Desvendando a Realidade do Autismo Feminino
O Censo 2022 revelou que mais de 2,4 milhões de brasileiros vivem com autismo, com uma prevalência maior em homens. Entretanto, especialistas apontam que a subnotificação entre mulheres é alarmante. Comportamentos como dificuldades em socialização e seletividade alimentar frequentemente passam despercebidos, levando a que muitas mulheres sejam rotuladas com diagnósticos errados, como “ansiosas” ou “sensíveis demais”.
A neuropsicopedagoga Silvia Kelly Bosi, de São Paulo, destaca que o diagnóstico feminino costuma ser afetado por questões de gênero. As mulheres, desde cedo, desenvolvem estratégias de camuflagem social para se adaptar, ocultando seus verdadeiros sinais e retardando a busca por ajuda. Essa habilidade é conhecida como masking, dificultando o diagnóstico, especialmente em casos de autismo leve, como no de Aline, que é classificado hoje como nível 1.

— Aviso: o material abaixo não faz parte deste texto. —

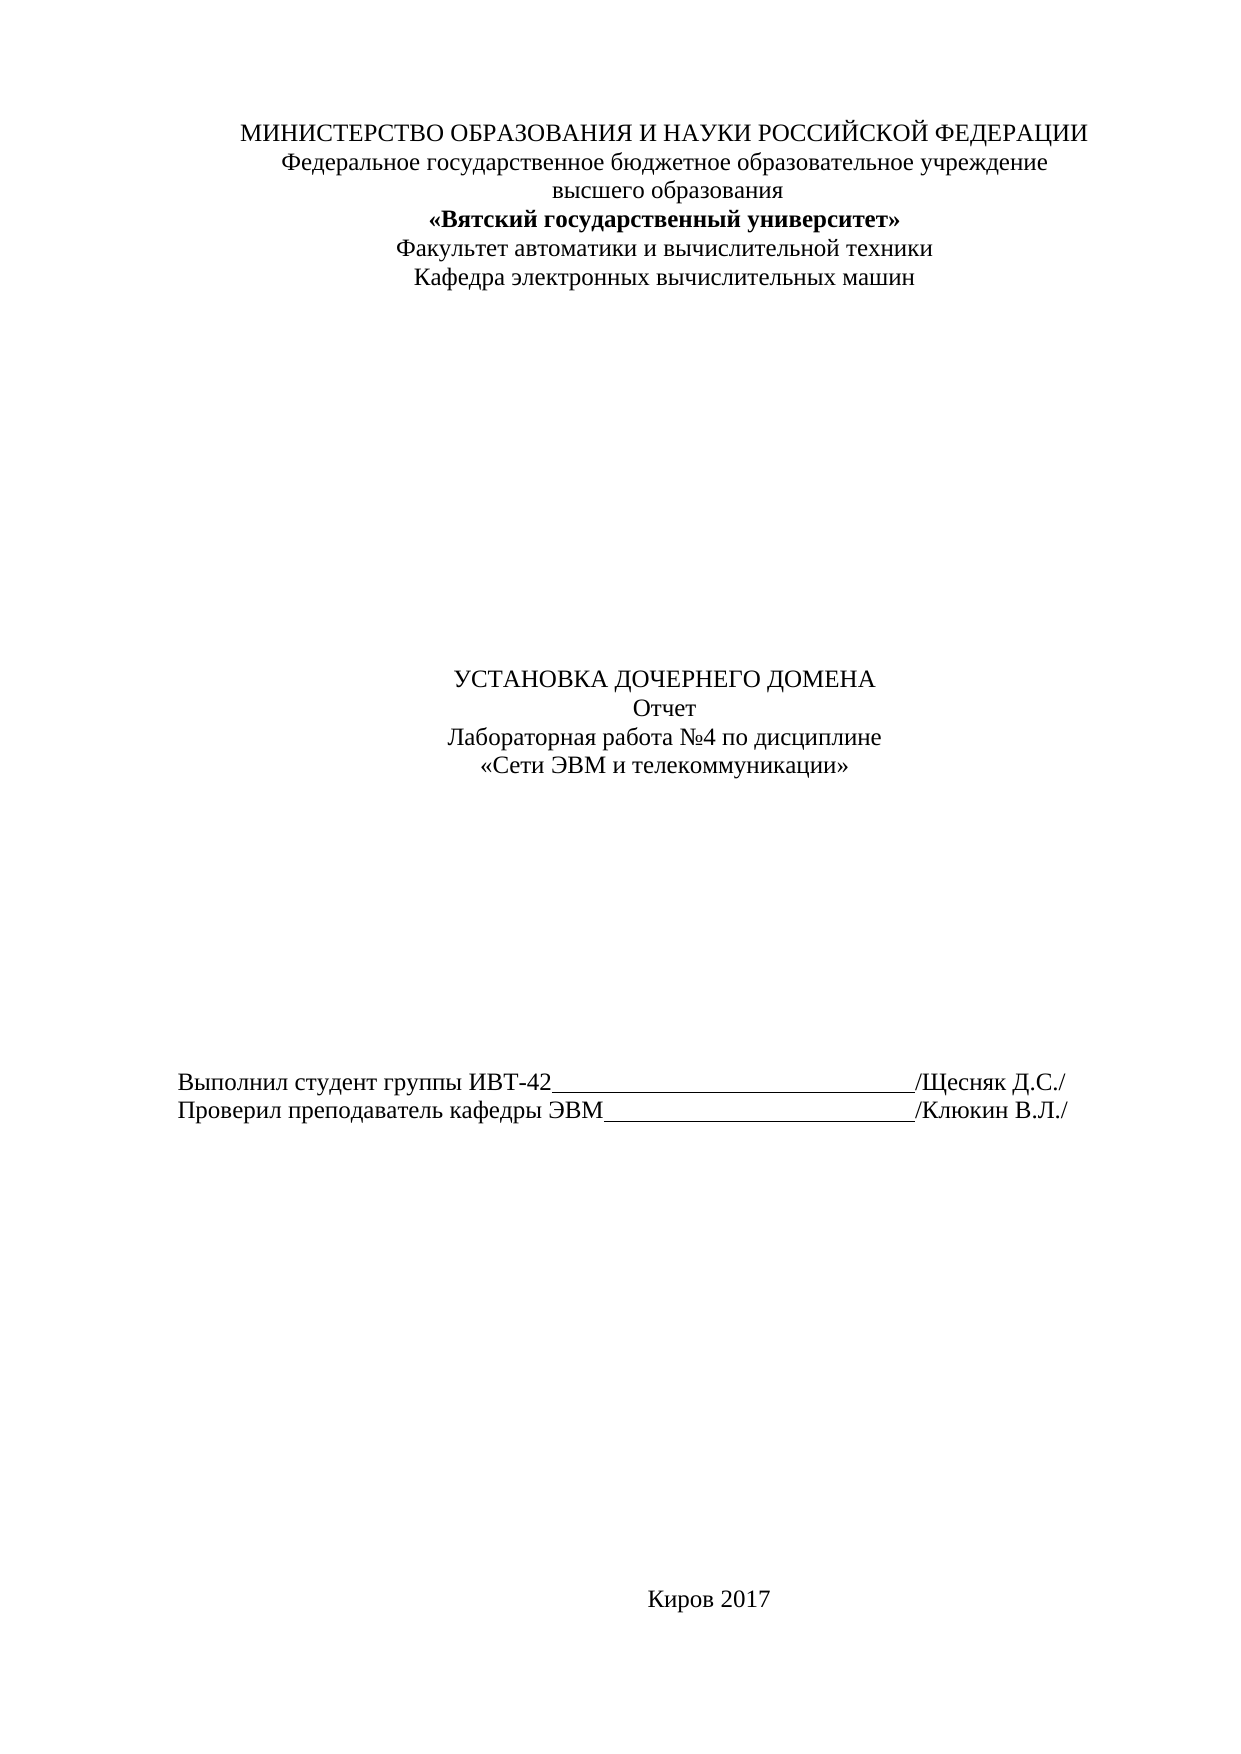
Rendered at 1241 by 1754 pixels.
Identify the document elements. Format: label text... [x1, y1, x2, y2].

text Лабораторная работа №4 по дисциплине [177, 722, 1152, 751]
text Выполнил студент группы ИВТ-42 /Щесняк Д.С./ [177, 1067, 1152, 1096]
text высшего образования [177, 176, 1152, 204]
text МИНИСТЕРСТВО ОБРАЗОВАНИЯ И НАУКИ РОССИЙСКОЙ ФЕДЕРАЦИИ [177, 118, 1152, 147]
text «Вятский государственный университет» [177, 204, 1152, 233]
text УСТАНОВКА ДОЧЕРНЕГО ДОМЕНА [177, 664, 1152, 693]
text Киров 2017 [177, 1584, 1152, 1613]
text «Сети ЭВМ и телекоммуникации» [177, 751, 1152, 779]
text Кафедра электронных вычислительных машин [177, 262, 1152, 291]
text Проверил преподаватель кафедры ЭВМ /Клюкин В.Л./ [177, 1096, 1152, 1124]
text Факультет автоматики и вычислительной техники [177, 233, 1152, 262]
text Федеральное государственное бюджетное образовательное учреждение [177, 147, 1152, 176]
text Отчет [177, 693, 1152, 722]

Consequências de um Diagnóstico Tardio
As repercussões de um diagnóstico tardio vão além do impacto emocional; elas afetam a vida acadêmica e profissional. “Cada ano sem um diagnóstico representa um ano sem acesso ao acolhimento e às intervenções necessárias, o que é um atraso na vida”, alerta Silvia. A neuropsiquiatra Gesika Amorim, especialista em autismo, afirma que o espectro autista é frequentemente confundido com outros transtornos, levando as mulheres a serem mal interpretadas como bipolares ou depressivas.
Para um diagnóstico adequado, a avaliação deve ser feita por profissionais qualificados em TEA. Gesika adverte sobre os riscos de diagnósticos imprecisos, especialmente por meio de abordagens online. “O autismo em adultos pode ser complicado de entender e merece uma equipe adequada para avaliação”, afirma.

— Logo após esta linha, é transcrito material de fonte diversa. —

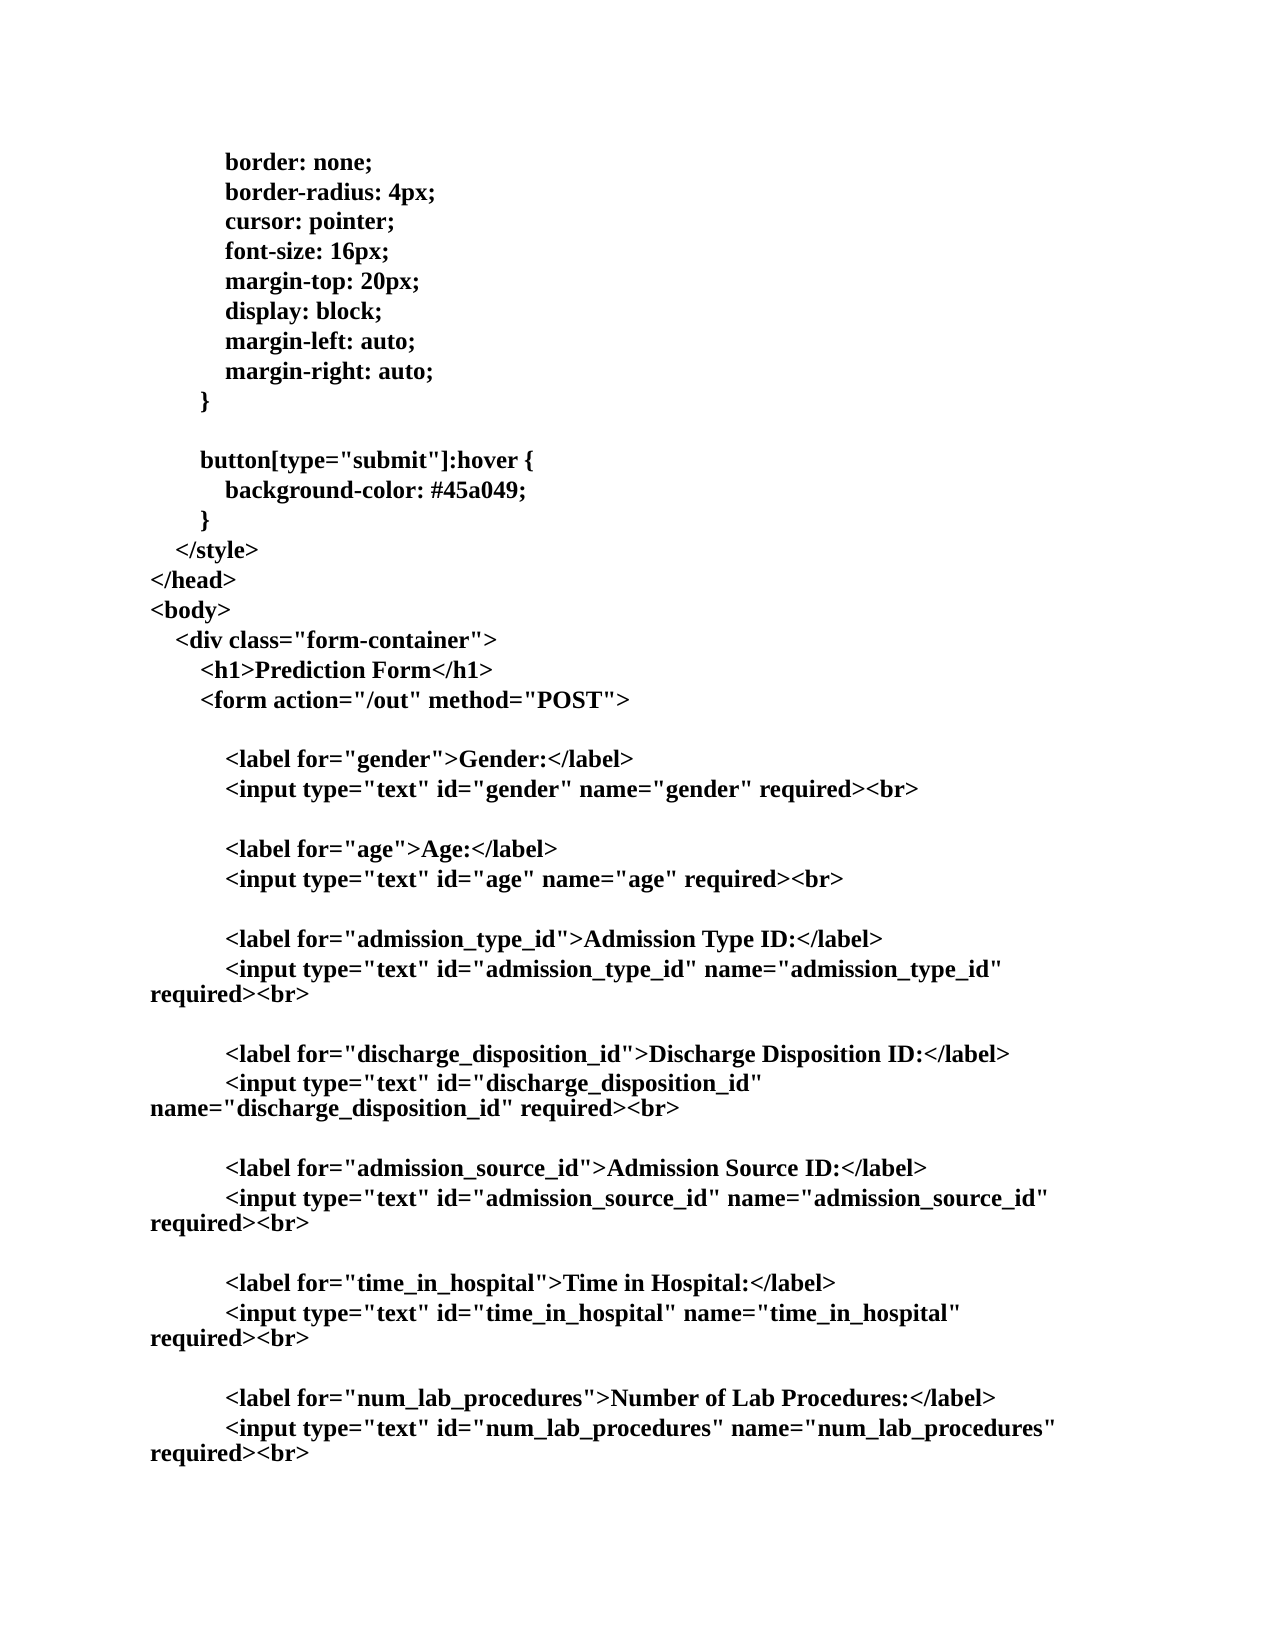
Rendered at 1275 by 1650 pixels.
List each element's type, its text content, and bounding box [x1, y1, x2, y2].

Reescrevendo Sua Própria História
Embora o diagnóstico não seja a solução mágica, ele representou um marco na vida de Aline. No entanto, ela ainda enfrenta piadas e descrença sobre seu autismo. “Infelizmente, as pessoas invalidam constantemente o seu diagnóstico. Ouço muitas piadas, mas não fico mais em silêncio. Cheguei até a mudar de setor no trabalho devido a conflitos com colegas preconceituosos”, relata.

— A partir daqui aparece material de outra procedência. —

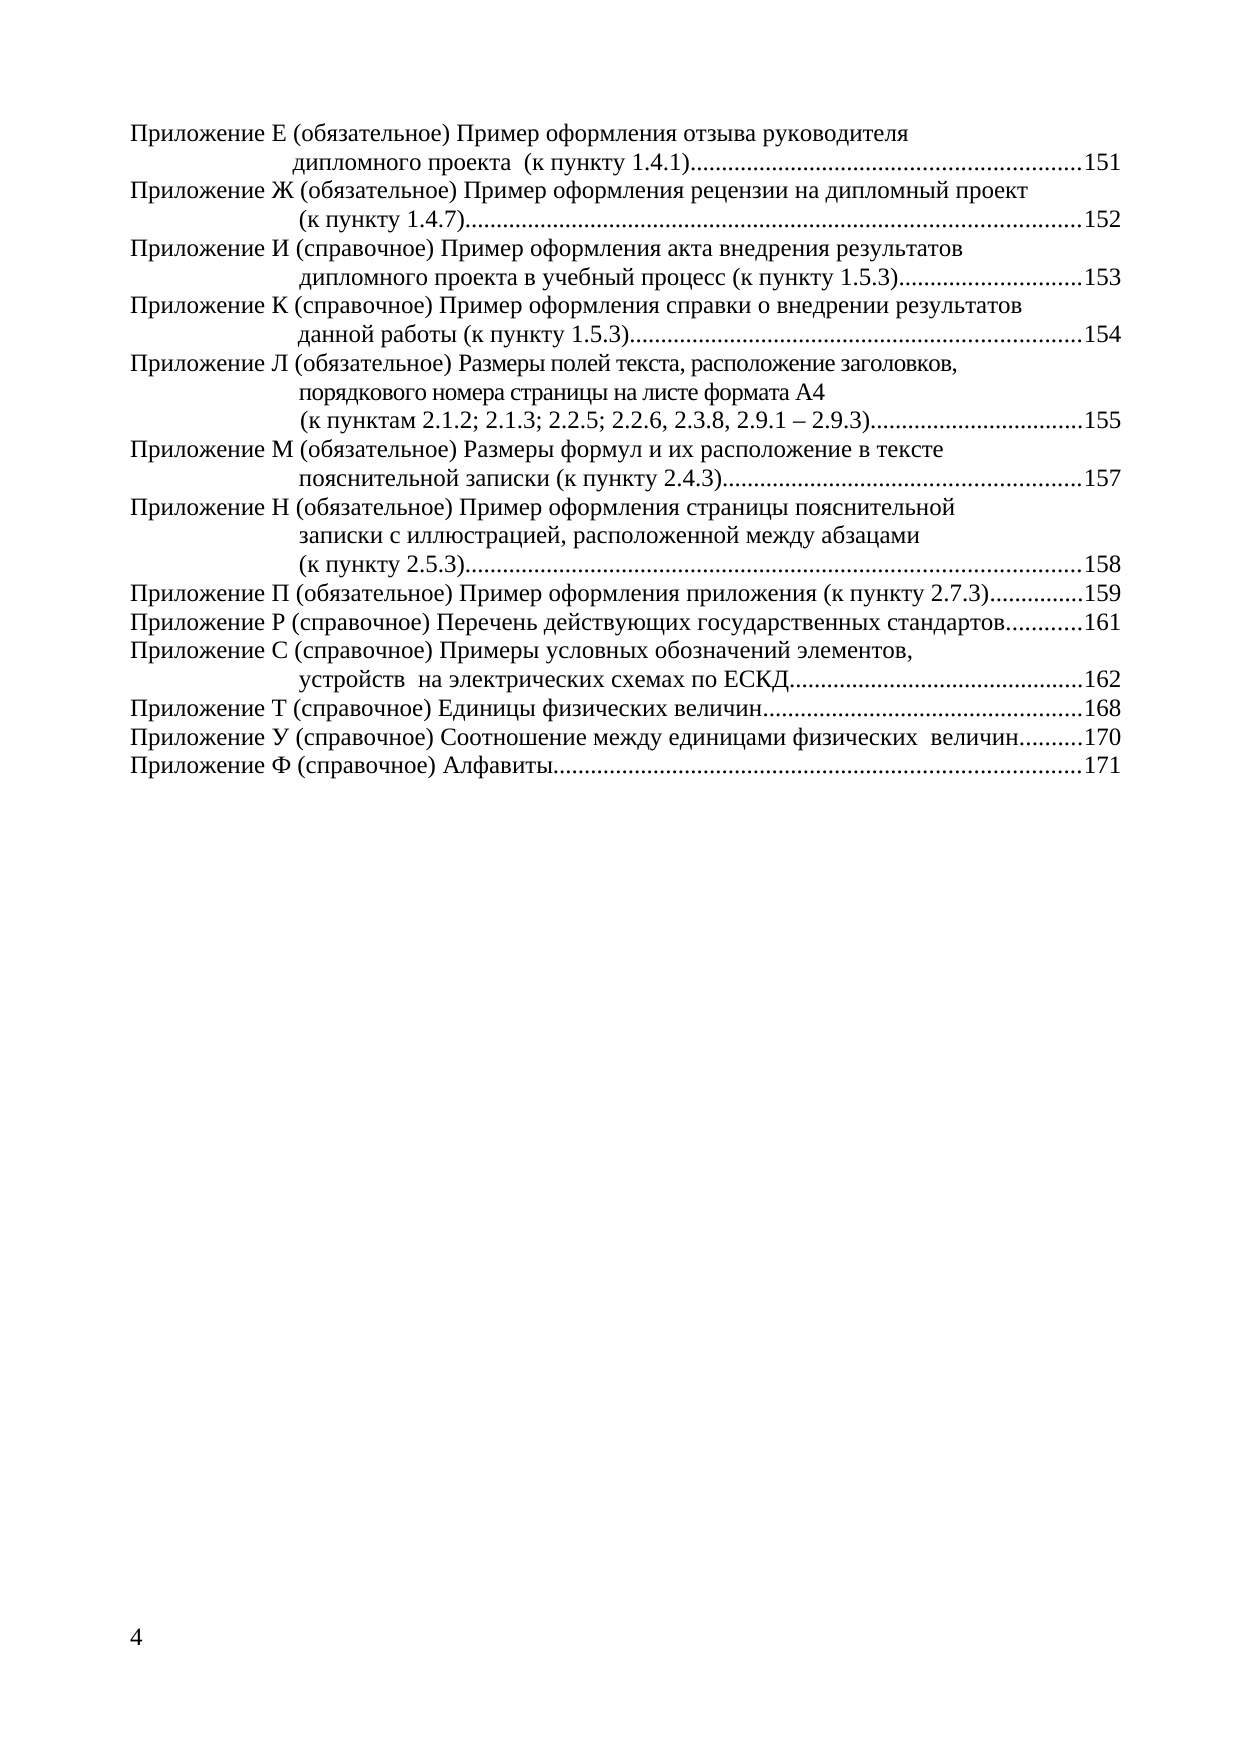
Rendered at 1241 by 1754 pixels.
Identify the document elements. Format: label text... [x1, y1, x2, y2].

No entanto, o diagnóstico também trouxe a Aline uma nova perspectiva. Hoje, ela desenvolveu métodos de aprendizagem inovadores, escreveu livros e se tornou uma referência em educação inclusiva. Embora reconheça que, com um diagnóstico mais precoce, sua vida poderia ter sido diferente, ela prefere se concentrar nas oportunidades atuais. “Hoje, busco qualidade de vida e me sinto completa. Encontrei minha essência e posso ajudar João a não precisar usar as mesmas máscaras que eu usei”, encerra Aline.